Items listed in a dataset
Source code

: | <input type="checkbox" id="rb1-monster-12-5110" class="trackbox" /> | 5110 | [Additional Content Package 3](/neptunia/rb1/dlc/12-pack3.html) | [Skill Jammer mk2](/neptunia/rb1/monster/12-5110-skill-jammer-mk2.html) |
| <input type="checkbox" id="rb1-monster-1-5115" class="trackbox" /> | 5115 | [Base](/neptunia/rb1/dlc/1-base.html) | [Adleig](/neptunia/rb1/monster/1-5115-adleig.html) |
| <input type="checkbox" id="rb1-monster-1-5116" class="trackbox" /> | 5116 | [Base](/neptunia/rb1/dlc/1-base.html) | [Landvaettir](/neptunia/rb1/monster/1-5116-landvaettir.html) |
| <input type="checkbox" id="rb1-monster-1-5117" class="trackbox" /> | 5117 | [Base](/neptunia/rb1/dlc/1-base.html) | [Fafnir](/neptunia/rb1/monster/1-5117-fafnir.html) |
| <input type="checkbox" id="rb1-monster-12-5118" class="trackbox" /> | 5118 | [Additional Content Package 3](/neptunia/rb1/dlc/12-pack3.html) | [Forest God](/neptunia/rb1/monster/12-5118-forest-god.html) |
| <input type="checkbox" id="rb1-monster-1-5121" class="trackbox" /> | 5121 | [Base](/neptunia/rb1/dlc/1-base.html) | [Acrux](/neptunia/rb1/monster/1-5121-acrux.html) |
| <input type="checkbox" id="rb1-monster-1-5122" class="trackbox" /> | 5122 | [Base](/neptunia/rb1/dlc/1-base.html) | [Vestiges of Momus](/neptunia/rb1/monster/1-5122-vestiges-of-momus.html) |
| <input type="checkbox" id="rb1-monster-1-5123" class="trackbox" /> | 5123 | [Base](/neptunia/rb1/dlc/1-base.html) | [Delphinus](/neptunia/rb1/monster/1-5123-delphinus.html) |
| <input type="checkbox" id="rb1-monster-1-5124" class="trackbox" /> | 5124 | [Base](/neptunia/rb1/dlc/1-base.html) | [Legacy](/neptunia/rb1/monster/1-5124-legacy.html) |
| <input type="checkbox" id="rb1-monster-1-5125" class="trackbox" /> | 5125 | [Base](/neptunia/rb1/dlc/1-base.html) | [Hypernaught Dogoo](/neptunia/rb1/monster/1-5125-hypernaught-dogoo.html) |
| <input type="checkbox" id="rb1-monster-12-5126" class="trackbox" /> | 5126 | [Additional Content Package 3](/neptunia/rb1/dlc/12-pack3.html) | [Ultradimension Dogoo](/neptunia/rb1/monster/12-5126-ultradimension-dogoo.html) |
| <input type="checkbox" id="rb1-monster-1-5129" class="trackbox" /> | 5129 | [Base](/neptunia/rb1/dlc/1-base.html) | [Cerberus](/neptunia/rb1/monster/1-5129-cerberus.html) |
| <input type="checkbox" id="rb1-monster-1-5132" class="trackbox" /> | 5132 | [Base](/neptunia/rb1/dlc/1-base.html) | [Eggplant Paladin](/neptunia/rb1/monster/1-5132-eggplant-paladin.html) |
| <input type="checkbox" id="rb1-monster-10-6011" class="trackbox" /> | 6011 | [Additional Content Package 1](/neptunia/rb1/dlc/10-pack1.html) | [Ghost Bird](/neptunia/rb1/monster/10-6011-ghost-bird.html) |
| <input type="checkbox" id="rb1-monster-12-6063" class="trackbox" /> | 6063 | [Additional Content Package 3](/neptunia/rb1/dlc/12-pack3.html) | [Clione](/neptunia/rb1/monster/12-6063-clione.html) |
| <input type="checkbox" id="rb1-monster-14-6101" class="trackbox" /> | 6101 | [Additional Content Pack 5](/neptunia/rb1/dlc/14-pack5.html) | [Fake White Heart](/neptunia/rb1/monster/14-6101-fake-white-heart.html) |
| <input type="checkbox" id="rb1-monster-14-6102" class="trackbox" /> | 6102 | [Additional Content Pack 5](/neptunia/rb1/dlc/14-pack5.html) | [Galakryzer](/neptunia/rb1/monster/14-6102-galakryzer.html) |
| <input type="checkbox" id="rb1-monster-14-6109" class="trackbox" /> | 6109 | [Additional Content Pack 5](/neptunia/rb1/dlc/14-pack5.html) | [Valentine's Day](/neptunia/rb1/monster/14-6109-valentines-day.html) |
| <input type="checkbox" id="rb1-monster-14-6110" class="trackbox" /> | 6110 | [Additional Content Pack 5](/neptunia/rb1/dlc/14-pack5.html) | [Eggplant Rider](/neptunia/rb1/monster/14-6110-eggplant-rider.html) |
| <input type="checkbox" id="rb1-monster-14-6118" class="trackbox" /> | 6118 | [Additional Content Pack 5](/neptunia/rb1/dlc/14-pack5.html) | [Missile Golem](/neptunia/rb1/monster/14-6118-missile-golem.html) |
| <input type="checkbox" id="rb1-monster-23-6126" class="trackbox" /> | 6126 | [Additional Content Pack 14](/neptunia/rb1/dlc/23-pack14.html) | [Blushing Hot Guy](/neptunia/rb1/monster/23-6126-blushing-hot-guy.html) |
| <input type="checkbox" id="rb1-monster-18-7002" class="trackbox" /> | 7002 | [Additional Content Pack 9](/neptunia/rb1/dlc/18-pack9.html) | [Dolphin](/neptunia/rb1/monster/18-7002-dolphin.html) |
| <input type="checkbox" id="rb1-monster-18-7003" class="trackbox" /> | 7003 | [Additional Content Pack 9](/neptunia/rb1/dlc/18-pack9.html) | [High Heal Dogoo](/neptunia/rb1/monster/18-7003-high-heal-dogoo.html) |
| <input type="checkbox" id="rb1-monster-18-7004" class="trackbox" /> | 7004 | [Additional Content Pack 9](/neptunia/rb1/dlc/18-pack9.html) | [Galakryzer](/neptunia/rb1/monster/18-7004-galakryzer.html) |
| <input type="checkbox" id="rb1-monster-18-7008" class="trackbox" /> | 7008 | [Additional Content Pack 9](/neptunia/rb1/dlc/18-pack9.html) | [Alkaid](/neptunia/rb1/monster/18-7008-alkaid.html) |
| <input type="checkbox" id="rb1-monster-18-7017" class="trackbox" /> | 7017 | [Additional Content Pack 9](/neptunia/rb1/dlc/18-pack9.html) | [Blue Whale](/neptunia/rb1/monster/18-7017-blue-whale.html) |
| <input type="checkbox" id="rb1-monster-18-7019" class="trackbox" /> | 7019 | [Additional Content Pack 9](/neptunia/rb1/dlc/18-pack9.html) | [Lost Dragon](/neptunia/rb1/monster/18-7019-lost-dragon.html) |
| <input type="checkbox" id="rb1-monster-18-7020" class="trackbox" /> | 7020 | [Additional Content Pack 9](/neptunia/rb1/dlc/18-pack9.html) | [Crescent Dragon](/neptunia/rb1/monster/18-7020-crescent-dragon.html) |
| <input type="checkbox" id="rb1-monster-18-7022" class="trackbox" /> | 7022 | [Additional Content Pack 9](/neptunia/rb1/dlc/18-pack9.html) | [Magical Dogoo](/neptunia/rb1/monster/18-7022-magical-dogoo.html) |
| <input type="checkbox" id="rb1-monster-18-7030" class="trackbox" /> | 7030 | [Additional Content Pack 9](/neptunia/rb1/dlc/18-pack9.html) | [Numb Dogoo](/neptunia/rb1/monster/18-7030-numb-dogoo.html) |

▸ **EXERCISE**: Rewrite the material above, substituting "tracker" for every occurrence of "trackbox" and keeping everything else unchanged.

▸ **SOLUTION**:
Source code

: | <input type="checkbox" id="rb1-monster-12-5110" class="tracker" /> | 5110 | [Additional Content Package 3](/neptunia/rb1/dlc/12-pack3.html) | [Skill Jammer mk2](/neptunia/rb1/monster/12-5110-skill-jammer-mk2.html) |
| <input type="checkbox" id="rb1-monster-1-5115" class="tracker" /> | 5115 | [Base](/neptunia/rb1/dlc/1-base.html) | [Adleig](/neptunia/rb1/monster/1-5115-adleig.html) |
| <input type="checkbox" id="rb1-monster-1-5116" class="tracker" /> | 5116 | [Base](/neptunia/rb1/dlc/1-base.html) | [Landvaettir](/neptunia/rb1/monster/1-5116-landvaettir.html) |
| <input type="checkbox" id="rb1-monster-1-5117" class="tracker" /> | 5117 | [Base](/neptunia/rb1/dlc/1-base.html) | [Fafnir](/neptunia/rb1/monster/1-5117-fafnir.html) |
| <input type="checkbox" id="rb1-monster-12-5118" class="tracker" /> | 5118 | [Additional Content Package 3](/neptunia/rb1/dlc/12-pack3.html) | [Forest God](/neptunia/rb1/monster/12-5118-forest-god.html) |
| <input type="checkbox" id="rb1-monster-1-5121" class="tracker" /> | 5121 | [Base](/neptunia/rb1/dlc/1-base.html) | [Acrux](/neptunia/rb1/monster/1-5121-acrux.html) |
| <input type="checkbox" id="rb1-monster-1-5122" class="tracker" /> | 5122 | [Base](/neptunia/rb1/dlc/1-base.html) | [Vestiges of Momus](/neptunia/rb1/monster/1-5122-vestiges-of-momus.html) |
| <input type="checkbox" id="rb1-monster-1-5123" class="tracker" /> | 5123 | [Base](/neptunia/rb1/dlc/1-base.html) | [Delphinus](/neptunia/rb1/monster/1-5123-delphinus.html) |
| <input type="checkbox" id="rb1-monster-1-5124" class="tracker" /> | 5124 | [Base](/neptunia/rb1/dlc/1-base.html) | [Legacy](/neptunia/rb1/monster/1-5124-legacy.html) |
| <input type="checkbox" id="rb1-monster-1-5125" class="tracker" /> | 5125 | [Base](/neptunia/rb1/dlc/1-base.html) | [Hypernaught Dogoo](/neptunia/rb1/monster/1-5125-hypernaught-dogoo.html) |
| <input type="checkbox" id="rb1-monster-12-5126" class="tracker" /> | 5126 | [Additional Content Package 3](/neptunia/rb1/dlc/12-pack3.html) | [Ultradimension Dogoo](/neptunia/rb1/monster/12-5126-ultradimension-dogoo.html) |
| <input type="checkbox" id="rb1-monster-1-5129" class="tracker" /> | 5129 | [Base](/neptunia/rb1/dlc/1-base.html) | [Cerberus](/neptunia/rb1/monster/1-5129-cerberus.html) |
| <input type="checkbox" id="rb1-monster-1-5132" class="tracker" /> | 5132 | [Base](/neptunia/rb1/dlc/1-base.html) | [Eggplant Paladin](/neptunia/rb1/monster/1-5132-eggplant-paladin.html) |
| <input type="checkbox" id="rb1-monster-10-6011" class="tracker" /> | 6011 | [Additional Content Package 1](/neptunia/rb1/dlc/10-pack1.html) | [Ghost Bird](/neptunia/rb1/monster/10-6011-ghost-bird.html) |
| <input type="checkbox" id="rb1-monster-12-6063" class="tracker" /> | 6063 | [Additional Content Package 3](/neptunia/rb1/dlc/12-pack3.html) | [Clione](/neptunia/rb1/monster/12-6063-clione.html) |
| <input type="checkbox" id="rb1-monster-14-6101" class="tracker" /> | 6101 | [Additional Content Pack 5](/neptunia/rb1/dlc/14-pack5.html) | [Fake White Heart](/neptunia/rb1/monster/14-6101-fake-white-heart.html) |
| <input type="checkbox" id="rb1-monster-14-6102" class="tracker" /> | 6102 | [Additional Content Pack 5](/neptunia/rb1/dlc/14-pack5.html) | [Galakryzer](/neptunia/rb1/monster/14-6102-galakryzer.html) |
| <input type="checkbox" id="rb1-monster-14-6109" class="tracker" /> | 6109 | [Additional Content Pack 5](/neptunia/rb1/dlc/14-pack5.html) | [Valentine's Day](/neptunia/rb1/monster/14-6109-valentines-day.html) |
| <input type="checkbox" id="rb1-monster-14-6110" class="tracker" /> | 6110 | [Additional Content Pack 5](/neptunia/rb1/dlc/14-pack5.html) | [Eggplant Rider](/neptunia/rb1/monster/14-6110-eggplant-rider.html) |
| <input type="checkbox" id="rb1-monster-14-6118" class="tracker" /> | 6118 | [Additional Content Pack 5](/neptunia/rb1/dlc/14-pack5.html) | [Missile Golem](/neptunia/rb1/monster/14-6118-missile-golem.html) |
| <input type="checkbox" id="rb1-monster-23-6126" class="tracker" /> | 6126 | [Additional Content Pack 14](/neptunia/rb1/dlc/23-pack14.html) | [Blushing Hot Guy](/neptunia/rb1/monster/23-6126-blushing-hot-guy.html) |
| <input type="checkbox" id="rb1-monster-18-7002" class="tracker" /> | 7002 | [Additional Content Pack 9](/neptunia/rb1/dlc/18-pack9.html) | [Dolphin](/neptunia/rb1/monster/18-7002-dolphin.html) |
| <input type="checkbox" id="rb1-monster-18-7003" class="tracker" /> | 7003 | [Additional Content Pack 9](/neptunia/rb1/dlc/18-pack9.html) | [High Heal Dogoo](/neptunia/rb1/monster/18-7003-high-heal-dogoo.html) |
| <input type="checkbox" id="rb1-monster-18-7004" class="tracker" /> | 7004 | [Additional Content Pack 9](/neptunia/rb1/dlc/18-pack9.html) | [Galakryzer](/neptunia/rb1/monster/18-7004-galakryzer.html) |
| <input type="checkbox" id="rb1-monster-18-7008" class="tracker" /> | 7008 | [Additional Content Pack 9](/neptunia/rb1/dlc/18-pack9.html) | [Alkaid](/neptunia/rb1/monster/18-7008-alkaid.html) |
| <input type="checkbox" id="rb1-monster-18-7017" class="tracker" /> | 7017 | [Additional Content Pack 9](/neptunia/rb1/dlc/18-pack9.html) | [Blue Whale](/neptunia/rb1/monster/18-7017-blue-whale.html) |
| <input type="checkbox" id="rb1-monster-18-7019" class="tracker" /> | 7019 | [Additional Content Pack 9](/neptunia/rb1/dlc/18-pack9.html) | [Lost Dragon](/neptunia/rb1/monster/18-7019-lost-dragon.html) |
| <input type="checkbox" id="rb1-monster-18-7020" class="tracker" /> | 7020 | [Additional Content Pack 9](/neptunia/rb1/dlc/18-pack9.html) | [Crescent Dragon](/neptunia/rb1/monster/18-7020-crescent-dragon.html) |
| <input type="checkbox" id="rb1-monster-18-7022" class="tracker" /> | 7022 | [Additional Content Pack 9](/neptunia/rb1/dlc/18-pack9.html) | [Magical Dogoo](/neptunia/rb1/monster/18-7022-magical-dogoo.html) |
| <input type="checkbox" id="rb1-monster-18-7030" class="tracker" /> | 7030 | [Additional Content Pack 9](/neptunia/rb1/dlc/18-pack9.html) | [Numb Dogoo](/neptunia/rb1/monster/18-7030-numb-dogoo.html) |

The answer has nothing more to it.